Policy

The T-95 tank… Leaks revive the Soviets’ lost dream


The leak of an original set of blueprints for the Soviet main battle tank “Object 195” has reignited wide debate around one of the most revolutionary military projects.

The 3D-design specialist “Ghostiez 3D” published new digital renderings, claiming they were “based on a genuine album of recently leaked blueprints”, thereby revealing deeper details about the tank popularly known as the T-95.

This tank had been intended as the first armored platform designed entirely from scratch to enter the Soviet Army since the T-64 was introduced in 1964.

The T-64 earned its historical significance by outperforming its Western counterparts by roughly twenty years: it had a powerful gun, advanced armor-piercing ammunition, and composite armor that Western tanks were unable to match until fifteen to twenty years later.

As the T-64 design evolved throughout the 1970s and 1980s, its famous derivatives appeared: the simpler and cheaper T-72, and the more expensive yet more mobile T-80. Both entered service in upgraded versions from 1973 and 1975.

Although the T-72 was less capable than the T-64 and T-80, its downgraded export variants demonstrated clear superiority during the conflicts of the 1980s, including the Lebanon War and the Iran–Iraq War.

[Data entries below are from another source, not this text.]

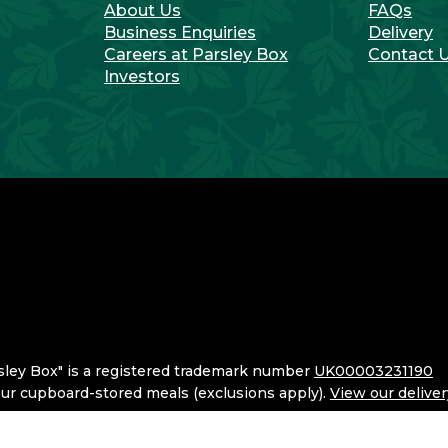
About Us
FAQs
Business Enquiries
Delivery
Careers at Parsley Box
Contact 
Investors
sley Box" is a registered trademark number
UK00003231190
 our cupboard-stored meals (exclusions apply).
View our delive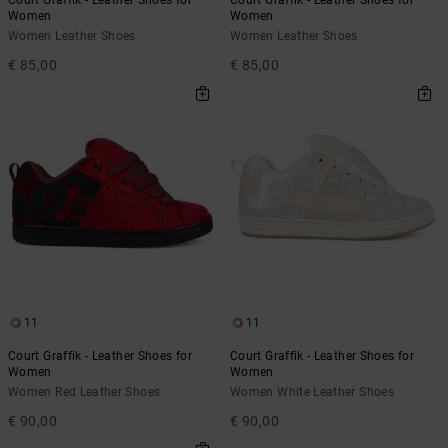
Women
Women
Women Leather Shoes
Women Leather Shoes
€ 85,00
€ 85,00
11
11
Court Graffik - Leather Shoes for
Court Graffik - Leather Shoes for
Women
Women
Women Red Leather Shoes
Women White Leather Shoes
€ 90,00
€ 90,00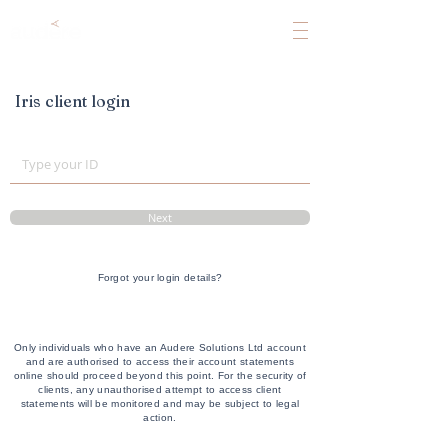
Iris client login
Next
Forgot your login details?
Only individuals who have an Audere Solutions Ltd account
and are authorised to access their account statements
online should proceed beyond this point. For the security of
clients, any unauthorised attempt to access client
statements will be monitored and may be subject to legal
action.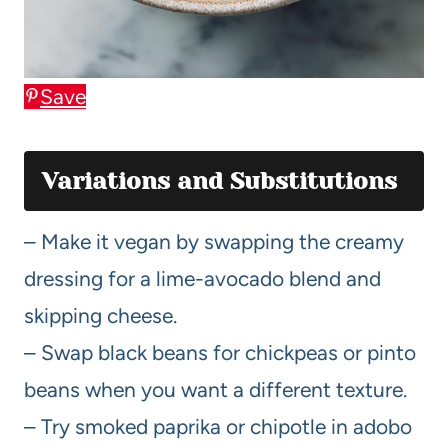
Save
Variations and Substitutions
– Make it vegan by swapping the creamy
dressing for a lime-avocado blend and
skipping cheese.
– Swap black beans for chickpeas or pinto
beans when you want a different texture.
– Try smoked paprika or chipotle in adobo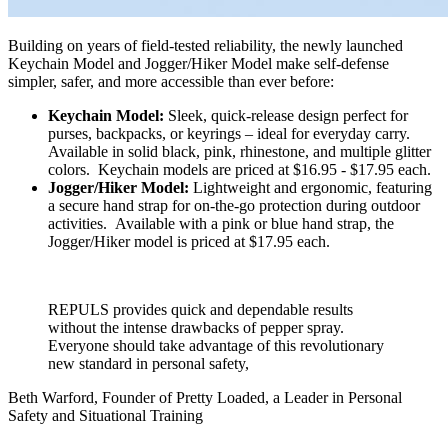
Building on years of field-tested reliability, the newly launched
Keychain Model and Jogger/Hiker Model make self-defense
simpler, safer, and more accessible than ever before:
Keychain Model:
Sleek, quick-release design perfect for
purses, backpacks, or keyrings – ideal for everyday carry.
Available in solid black, pink, rhinestone, and multiple glitter
colors. Keychain models are priced at $16.95 - $17.95 each.
Jogger/Hiker Model:
Lightweight and ergonomic, featuring
a secure hand strap for on-the-go protection during outdoor
activities. Available with a pink or blue hand strap, the
Jogger/Hiker model is priced at $17.95 each.
REPULS provides quick and dependable results
without the intense drawbacks of pepper spray.
Everyone should take advantage of this revolutionary
new standard in personal safety,
Beth Warford, Founder of Pretty Loaded, a Leader in Personal
Safety and Situational Training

However, the arrival of new Western tanks such as the German Leopard 2 and the American M1A1 Abrams helped narrow the capabilities gap. This pushed Moscow to launch the “Object 195” project, aiming to regain full and sustainable superiority by the late 1990s or early 2000s, much like the T-64 had done in the 1960s.

Just as the T-64 had brought a radical shift with its 152-mm gun compared to the Western 105-mm guns, the T-95 was expected to feature a massive 152-mm main gun, providing unprecedented penetration power.

The new tank was also planned to deliver extraordinary protection levels, with estimates suggesting that the thickness of its frontal armor could reach up to 1000 mm against anti-armor munitions.

The project adopted a revolutionary layout in which the three-man crew was isolated in a fully protected armored capsule, while the turret and main gun were operated remotely—extending the legacy of the T-64, the first tank to introduce an autoloader system.

This configuration would have allowed the tank to maintain an extremely low profile, even lower than the already compact T-64, thanks to the crew-capsule arrangement.

Despite its potential to become the most groundbreaking armored project since World War II, and although it reached the prototype stage, the collapse of the Soviet Union and the severe decline in Russian economic, industrial, and technological capabilities prevented its completion.

After the program was canceled in the early 2000s, the T-14 Armata project emerged in 2015 as an attempt to revive many of the “Object 195” concepts, albeit in a “less ambitious” form adapted to the limited resources of post-Soviet Russia, according to military analysts.

Nevertheless, the significant delays affecting the T-14 Armata program have cast doubts on its future by the mid-2020s—almost twenty-five years after the T-95 was originally expected to enter service.

China has exploited this gap to move forward decisively with its new “Type 100” tank, already in service, while the United States and South Korea prepare to catch up through their “M1E3” and “K3” programs. Should these projects reach completion, Russian armored forces may find themselves relatively disadvantaged.